La victoire de l’industrialisation socialiste en U.R.S.S. a été possible parce que le Parti communiste et l’État soviétique s’appuyaient dans leur politique sur les lois du développement économique, et qu’ils surent tirer parti des avantages de l’économie socialiste. De gigantesques travaux de construction industrielle furent entrepris en vue d’édifier le socialisme et de satisfaire les besoins matériels et culturels croissants des travailleurs. Le programme d’industrialisation du pays se concrétisa dans les plans quinquennaux, qui donnaient au peuple soviétique des perspectives claires et mobilisaient les travailleurs pour bâtir le socialisme.

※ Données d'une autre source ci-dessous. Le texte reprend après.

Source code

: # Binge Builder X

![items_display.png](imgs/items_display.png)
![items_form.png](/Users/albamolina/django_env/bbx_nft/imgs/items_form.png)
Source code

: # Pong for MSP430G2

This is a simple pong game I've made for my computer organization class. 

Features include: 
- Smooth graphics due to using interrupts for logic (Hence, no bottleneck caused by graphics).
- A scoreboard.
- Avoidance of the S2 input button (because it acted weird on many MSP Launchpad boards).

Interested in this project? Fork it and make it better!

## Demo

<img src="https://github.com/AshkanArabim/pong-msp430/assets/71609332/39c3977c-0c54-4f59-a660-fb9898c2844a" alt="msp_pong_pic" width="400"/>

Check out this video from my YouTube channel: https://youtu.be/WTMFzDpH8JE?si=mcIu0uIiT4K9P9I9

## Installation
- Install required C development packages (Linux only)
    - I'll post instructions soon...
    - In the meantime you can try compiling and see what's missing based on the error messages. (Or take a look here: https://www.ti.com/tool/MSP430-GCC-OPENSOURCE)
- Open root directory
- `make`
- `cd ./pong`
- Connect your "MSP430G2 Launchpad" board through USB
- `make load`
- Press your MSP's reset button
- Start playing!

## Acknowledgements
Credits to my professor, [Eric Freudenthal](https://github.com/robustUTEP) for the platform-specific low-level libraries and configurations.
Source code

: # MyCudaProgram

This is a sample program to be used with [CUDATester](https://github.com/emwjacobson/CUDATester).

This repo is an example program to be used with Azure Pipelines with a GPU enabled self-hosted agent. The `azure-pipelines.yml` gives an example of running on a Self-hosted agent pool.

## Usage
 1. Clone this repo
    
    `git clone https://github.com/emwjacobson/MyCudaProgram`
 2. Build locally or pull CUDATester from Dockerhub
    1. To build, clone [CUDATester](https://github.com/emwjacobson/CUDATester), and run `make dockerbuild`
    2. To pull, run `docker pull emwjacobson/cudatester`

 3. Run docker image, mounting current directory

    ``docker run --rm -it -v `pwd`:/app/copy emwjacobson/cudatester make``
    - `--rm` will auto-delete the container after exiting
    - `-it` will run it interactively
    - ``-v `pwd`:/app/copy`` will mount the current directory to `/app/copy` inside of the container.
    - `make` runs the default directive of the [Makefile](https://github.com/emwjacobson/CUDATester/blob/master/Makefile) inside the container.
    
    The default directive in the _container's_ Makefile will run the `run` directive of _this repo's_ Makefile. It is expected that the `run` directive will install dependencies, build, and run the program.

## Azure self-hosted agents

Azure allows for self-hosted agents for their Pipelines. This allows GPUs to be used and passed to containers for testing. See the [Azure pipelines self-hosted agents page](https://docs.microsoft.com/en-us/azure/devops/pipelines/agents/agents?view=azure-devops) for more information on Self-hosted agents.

L’intérêt des masses au développement de la production socialiste, le caractère nouveau du travail et l’élévation du niveau culturel et technique des ouvriers se manifestèrent par le développement de l’activité et de l’initiative créatrice de la classe ouvrière. On assista durant le premier plan quinquennal au déploiement d’une émulation socialiste de masse pour réaliser et dépasser les plans. Le deuxième plan quinquennal fut marqué par l’apparition du mouvement stakhanoviste ; lié à l’acquisition par les ouvriers de la pratique d’un outillage moderne de premier ordre, il renversait les anciennes normes techniques, trop basses, et les remplaçait par des normes plus élevées. Le mouvement stakhanoviste constituait une nouvelle étape de l’émulation socialiste. L’émulation des grandes masses de la classe ouvrière soulignait le rôle progressiste des rapports de production nouveaux, socialistes, comme facteur principal et déterminant du vigoureux essor des forces productives. Elle révéla l’existence de possibilités énormes d’accroître la productivité du travail et d’accélérer les rythmes de l’industrialisation. C’est surtout grâce au grand développement de l’émulation socialiste que les premier et deuxième plans quinquennaux ont pu être exécutés avant terme.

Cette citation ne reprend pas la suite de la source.